§ **Material for the task**
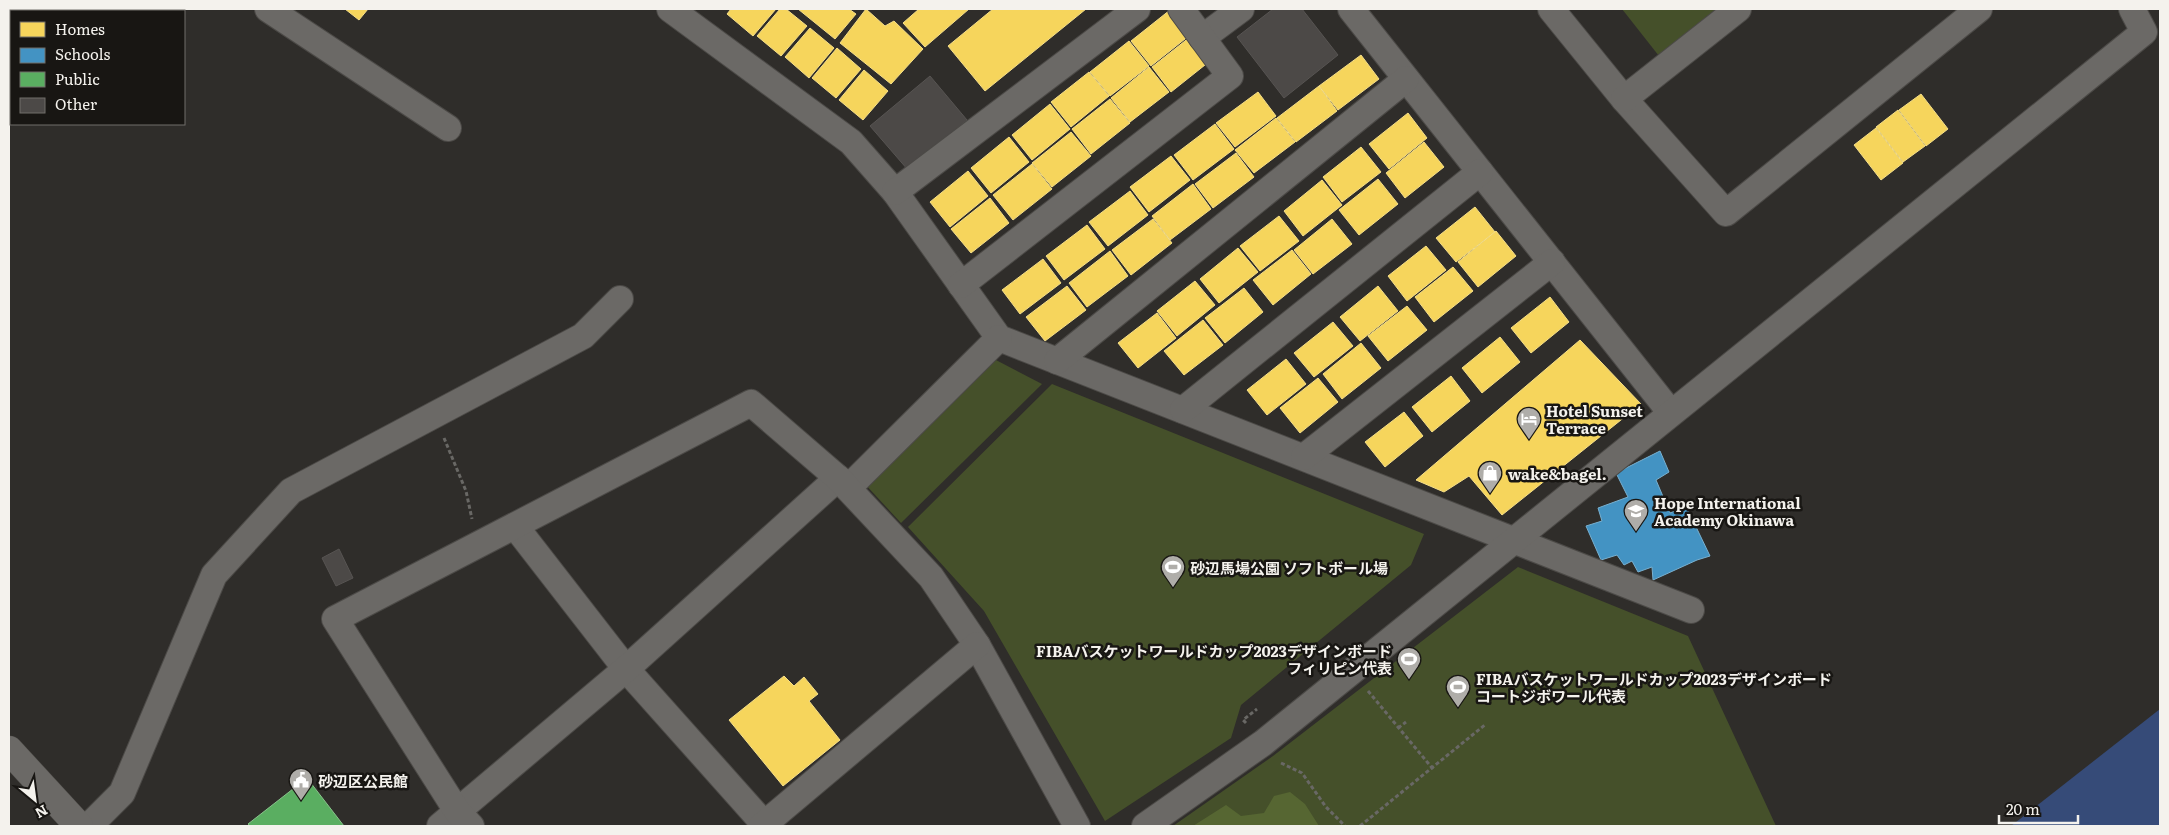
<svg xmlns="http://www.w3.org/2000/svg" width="2169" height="835" font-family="Literata,'Noto Sans JP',serif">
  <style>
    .green { fill: #45502a }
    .forest { fill: #566632 }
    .water { fill: #364b78 }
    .homes { fill: #f6d55c; stroke: #f5de88 }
    .schools { fill: #4393c3; stroke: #78b0d0 }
    .public { fill: #5aae61; stroke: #88c28b }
    .building { fill: #4c4947; stroke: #575452 }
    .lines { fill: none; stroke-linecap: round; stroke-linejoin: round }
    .minor-casing { stroke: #4c4a47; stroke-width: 28 }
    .tertiary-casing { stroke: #4c4a47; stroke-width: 29 }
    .path { stroke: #696865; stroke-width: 3; stroke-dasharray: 4 2.5; stroke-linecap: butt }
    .minor { stroke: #6b6966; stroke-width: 26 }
    .tertiary { stroke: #6b6966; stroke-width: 28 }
    .labels { text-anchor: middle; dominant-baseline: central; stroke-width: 5; stroke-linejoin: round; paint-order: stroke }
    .poi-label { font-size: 15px; font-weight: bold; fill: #f4f2ed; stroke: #181613; text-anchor: start }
  </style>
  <rect width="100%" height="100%" fill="#2f2d2a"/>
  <g class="green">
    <path d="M1622,9H1716L1659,56Z"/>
    <path d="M994,359L1042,384L901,523L864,483Z"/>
    <path d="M1052,384L1424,534L1411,565L1241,705L1231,738L1105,821L984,611L908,527Z"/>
    <path d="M1518,567L1688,636L1776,826H1173L1273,756Z"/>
  </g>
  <path class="forest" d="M1290,792L1305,804L1319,826H1193L1226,805L1241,816L1264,813L1274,796Z"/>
  <path class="water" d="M2160,709V826H2011Z"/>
  <g class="homes">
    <path d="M345,9H368L359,20Z"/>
    <path d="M731,9H776L753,36L727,14Z"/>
    <path d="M780,9H786L807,26L781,56L757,36Z"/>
    <path d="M798,9H849L856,14L835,39Z"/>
    <path d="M866,9L885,26L894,21L923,49L891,84L840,43Z"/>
    <path d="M919,9H969L925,47L903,23Z"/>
    <path d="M993,9H1086L985,91L948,46Z"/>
    <path d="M1170,10L1190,35L1151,66L1131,41Z"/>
    <path d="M810,28L834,48L809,78L785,57Z"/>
    <path d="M1190,37L1210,61L1171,92L1152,67Z"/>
    <path d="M1129,41L1149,66L1110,96L1090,72Z"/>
    <path d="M837,48L861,69L836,98L812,78Z"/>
    <path d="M1361,55L1379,79L1338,110L1319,86Z"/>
    <path d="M1149,67L1169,92L1130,122L1111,98Z"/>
    <path d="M864,70L888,91L863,120L839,100Z"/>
    <path d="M1089,72L1109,96L1071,127L1051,102Z"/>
    <path d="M1319,86L1337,111L1296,142L1277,118Z"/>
    <path d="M1258,92L1276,116L1235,147L1216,123Z"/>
    <path d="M1921,94L1948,129L1926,146L1899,110Z"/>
    <path d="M1110,99L1130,123L1091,154L1072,129Z"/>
    <path d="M1050,104L1070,129L1032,160L1012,135Z"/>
    <path d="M1898,110L1925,146L1903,162L1876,127Z"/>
    <path d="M1408,113L1427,138L1389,169L1369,144Z"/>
    <path d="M1276,118L1295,142L1254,173L1235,150Z"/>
    <path d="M1215,124L1234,149L1193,180L1174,155Z"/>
    <path d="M1876,128L1903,163L1881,180L1854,145Z"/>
    <path d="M1071,132L1091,156L1052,187L1032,163Z"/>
    <path d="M1009,137L1029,162L991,193L971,168Z"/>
    <path d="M1424,142L1444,167L1405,198L1386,173Z"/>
    <path d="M1361,147L1381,172L1342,202L1323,177Z"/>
    <path d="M1236,153L1254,177L1213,208L1195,184Z"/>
    <path d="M1171,156L1190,180L1149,212L1130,187Z"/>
    <path d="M1032,164L1052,189L1013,220L993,195Z"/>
    <path d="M968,171L988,196L950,227L930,202Z"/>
    <path d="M1378,179L1398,204L1359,235L1339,210Z"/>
    <path d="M1322,180L1342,205L1303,236L1284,211Z"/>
    <path d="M1193,184L1211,209L1170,240L1152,216Z"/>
    <path d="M1130,191L1148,215L1108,246L1089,222Z"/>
    <path d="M990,198L1009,223L971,253L951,229Z"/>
    <path d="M1475,207L1495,232L1456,262L1436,238Z"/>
    <path d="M1279,216L1299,241L1260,271L1240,246Z"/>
    <path d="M1153,219L1172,243L1131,275L1112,250Z"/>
    <path d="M1332,219L1352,244L1313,274L1294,250Z"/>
    <path d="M1087,225L1105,249L1064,280L1046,256Z"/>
    <path d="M1496,231L1516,256L1478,287L1458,262Z"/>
    <path d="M1426,246L1446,270L1407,301L1388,276Z"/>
    <path d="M1238,248L1258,272L1219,303L1200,279Z"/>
    <path d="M1292,250L1311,274L1273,305L1253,280Z"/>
    <path d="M1110,251L1128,276L1087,307L1069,283Z"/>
    <path d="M1043,259L1061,283L1020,314L1002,290Z"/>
    <path d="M1453,267L1473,291L1434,322L1415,297Z"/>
    <path d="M1195,281L1215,305L1177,336L1157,311Z"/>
    <path d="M1067,286L1086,310L1045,341L1026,317Z"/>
    <path d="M1378,286L1398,311L1360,341L1340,317Z"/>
    <path d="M1244,288L1263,312L1225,343L1205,318Z"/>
    <path d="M1550,297L1569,322L1531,353L1511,328Z"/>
    <path d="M1407,306L1427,330L1388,361L1368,336Z"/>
    <path d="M1157,313L1176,338L1138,368L1118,343Z"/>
    <path d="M1203,320L1223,345L1184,375L1164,351Z"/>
    <path d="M1333,322L1353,346L1314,377L1294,353Z"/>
    <path d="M1500,337L1520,362L1482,393L1462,368Z"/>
    <path d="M1580,340L1641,404L1502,515L1469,476L1444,492L1416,480Z"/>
    <path d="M1361,343L1381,368L1342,399L1323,374Z"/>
    <path d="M1286,359L1306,384L1267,415L1247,390Z"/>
    <path d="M1451,376L1470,401L1432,432L1412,407Z"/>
    <path d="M1318,378L1338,402L1300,433L1280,408Z"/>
    <path d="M1404,412L1423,436L1385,467L1365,442Z"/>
    <path d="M784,676L794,686L804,677L818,694L809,701L840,740L783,786L729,720Z"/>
  </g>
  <path class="schools" d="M1660,451L1669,472L1656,480L1670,513L1686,506L1710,556L1697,560L1653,580L1652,567L1638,572L1632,561L1624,565L1617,555L1601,560L1586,526L1602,521L1598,508L1628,497L1616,473Z"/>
  <path class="public" d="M307,778L344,826H250L248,824Z"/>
  <g class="building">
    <path d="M1273,9H1302L1338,55L1284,98L1237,37Z"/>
    <path d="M930,76L967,120L908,170L870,126Z"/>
    <path d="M339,549L353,578L336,586L322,558Z"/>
  </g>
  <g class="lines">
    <g class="minor-casing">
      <g id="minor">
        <path d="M268,9L448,128"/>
        <path d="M670,9L851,142L895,192L999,338L1691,610"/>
        <path d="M1351,9L1671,413"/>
        <path d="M1551,9L1624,99L1726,213L1979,9"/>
        <path d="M1202,38L1241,9"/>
        <path d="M1624,99L1738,9"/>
        <path d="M895,192L1137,9"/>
        <path d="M961,285L1230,76L1181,9"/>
        <path d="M1057,361L1406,79"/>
        <path d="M1183,410L1480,172"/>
        <path d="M1304,457L1552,262"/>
        <path d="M848,488L999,338"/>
        <path d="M515,526L626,669L766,826"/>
        <path d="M89,826L122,793L214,575L291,491L583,336L620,299"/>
        <path d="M440,826L626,669L838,478"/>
        <path d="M471,826L457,811L335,619L751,403L838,478L931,577L977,645L1077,826"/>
        <path d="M762,826L977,645"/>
        <path d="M1145,826L1263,743L2144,32L2132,9"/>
      </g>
    </g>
    <g class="tertiary-casing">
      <path id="tertiary" d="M9,750L79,826"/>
    </g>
    <g class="path">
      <path d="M444,438L466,491L472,519"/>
      <path d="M1368,691L1433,769"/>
      <path d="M1246,723L1243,720L1257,709"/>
      <path d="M1398,728L1406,722"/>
      <path d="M1281,763L1302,773L1326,807L1345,826"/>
      <path d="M1360,826L1486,724"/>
    </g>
    <use href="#minor" class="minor"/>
    <use href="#tertiary" class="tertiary"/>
  </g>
  <defs>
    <g id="hotel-pin" transform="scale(1.25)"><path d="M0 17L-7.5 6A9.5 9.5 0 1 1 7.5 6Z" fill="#afada9" stroke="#181613"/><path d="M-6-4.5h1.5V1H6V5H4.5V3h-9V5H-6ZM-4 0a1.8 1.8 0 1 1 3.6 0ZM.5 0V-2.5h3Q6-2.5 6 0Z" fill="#fff"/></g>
    <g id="shop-pin" transform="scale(1.25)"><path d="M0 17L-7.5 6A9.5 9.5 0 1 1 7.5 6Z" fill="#afada9" stroke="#181613"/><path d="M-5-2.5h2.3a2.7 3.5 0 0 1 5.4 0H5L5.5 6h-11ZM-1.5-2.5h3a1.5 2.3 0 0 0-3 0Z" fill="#fff"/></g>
    <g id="school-pin" transform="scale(1.25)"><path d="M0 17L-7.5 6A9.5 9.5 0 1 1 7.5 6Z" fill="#afada9" stroke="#181613"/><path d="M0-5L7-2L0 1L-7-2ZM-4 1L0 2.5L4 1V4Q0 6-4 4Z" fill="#fff"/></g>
    <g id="stadium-pin" transform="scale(1.25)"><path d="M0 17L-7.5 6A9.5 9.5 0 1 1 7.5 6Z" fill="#afada9" stroke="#181613"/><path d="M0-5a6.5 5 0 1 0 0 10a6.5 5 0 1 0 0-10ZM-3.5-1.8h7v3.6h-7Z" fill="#fff"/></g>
    <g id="civic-pin" transform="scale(1.25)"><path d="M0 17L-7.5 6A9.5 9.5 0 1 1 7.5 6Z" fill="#afada9" stroke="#181613"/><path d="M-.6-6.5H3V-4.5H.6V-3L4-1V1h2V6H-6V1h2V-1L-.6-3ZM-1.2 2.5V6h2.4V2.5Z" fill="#fff"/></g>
  </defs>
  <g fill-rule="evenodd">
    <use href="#hotel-pin" x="1529" y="419"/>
    <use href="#shop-pin" x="1490" y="473"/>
    <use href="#school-pin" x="1636" y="511"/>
    <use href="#stadium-pin" x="1173" y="567"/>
    <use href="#stadium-pin" x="1409" y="659"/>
    <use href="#stadium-pin" x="1458" y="687"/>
    <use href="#civic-pin" x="301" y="780"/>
  </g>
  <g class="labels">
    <g class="poi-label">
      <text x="1546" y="410">Hotel Sunset<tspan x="1546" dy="17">Terrace</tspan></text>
      <text x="1508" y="473">wake&amp;bagel.</text>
      <text x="1654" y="502">Hope International<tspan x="1654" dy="17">Academy Okinawa</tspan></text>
      <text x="1190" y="567">砂辺馬場公園 ソフトボール場</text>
      <text x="1392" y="650" text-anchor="end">FIBAバスケットワールドカップ2023デザインボード<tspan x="1392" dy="17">フィリピン代表</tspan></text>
      <text x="1476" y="678">FIBAバスケットワールドカップ2023デザインボード<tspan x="1476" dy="17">コートジボワール代表</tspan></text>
      <text x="318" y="780">砂辺区公民館</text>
    </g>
  </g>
  <rect width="2169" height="835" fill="none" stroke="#f4f2ed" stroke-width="20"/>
  <rect x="10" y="10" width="175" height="115" fill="#181613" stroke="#706e6a"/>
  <rect x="20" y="22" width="25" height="15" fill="#f6d55c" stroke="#706e6a"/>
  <text x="55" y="35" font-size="15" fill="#f4f2ed">Homes</text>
  <rect x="20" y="48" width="25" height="15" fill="#4393c3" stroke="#706e6a"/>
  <text x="55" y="60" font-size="15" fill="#f4f2ed">Schools</text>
  <rect x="20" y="72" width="25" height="15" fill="#5aae61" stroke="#706e6a"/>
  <text x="55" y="85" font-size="15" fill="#f4f2ed">Public</text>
  <rect x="20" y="98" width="25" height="15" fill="#4c4947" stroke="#706e6a"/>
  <text x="55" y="110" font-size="15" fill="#f4f2ed">Other</text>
  <g transform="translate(35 800) rotate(151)" stroke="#181613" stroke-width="4" paint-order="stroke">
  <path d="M0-4L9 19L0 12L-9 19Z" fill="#f4f2ed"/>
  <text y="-8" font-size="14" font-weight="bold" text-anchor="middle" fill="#f4f2ed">N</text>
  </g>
  <path d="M1999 815v8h79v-8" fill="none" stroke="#f4f2ed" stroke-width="2.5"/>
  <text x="2006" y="815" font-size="15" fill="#f4f2ed" stroke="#181613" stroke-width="4" paint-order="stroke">20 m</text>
</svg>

§ **Task goal**
Show me each line of the listing above with "lines" in it.

§ **Problem solution**
    .lines { fill: none; stroke-linecap: round; stroke-linejoin: round }
  <g class="lines">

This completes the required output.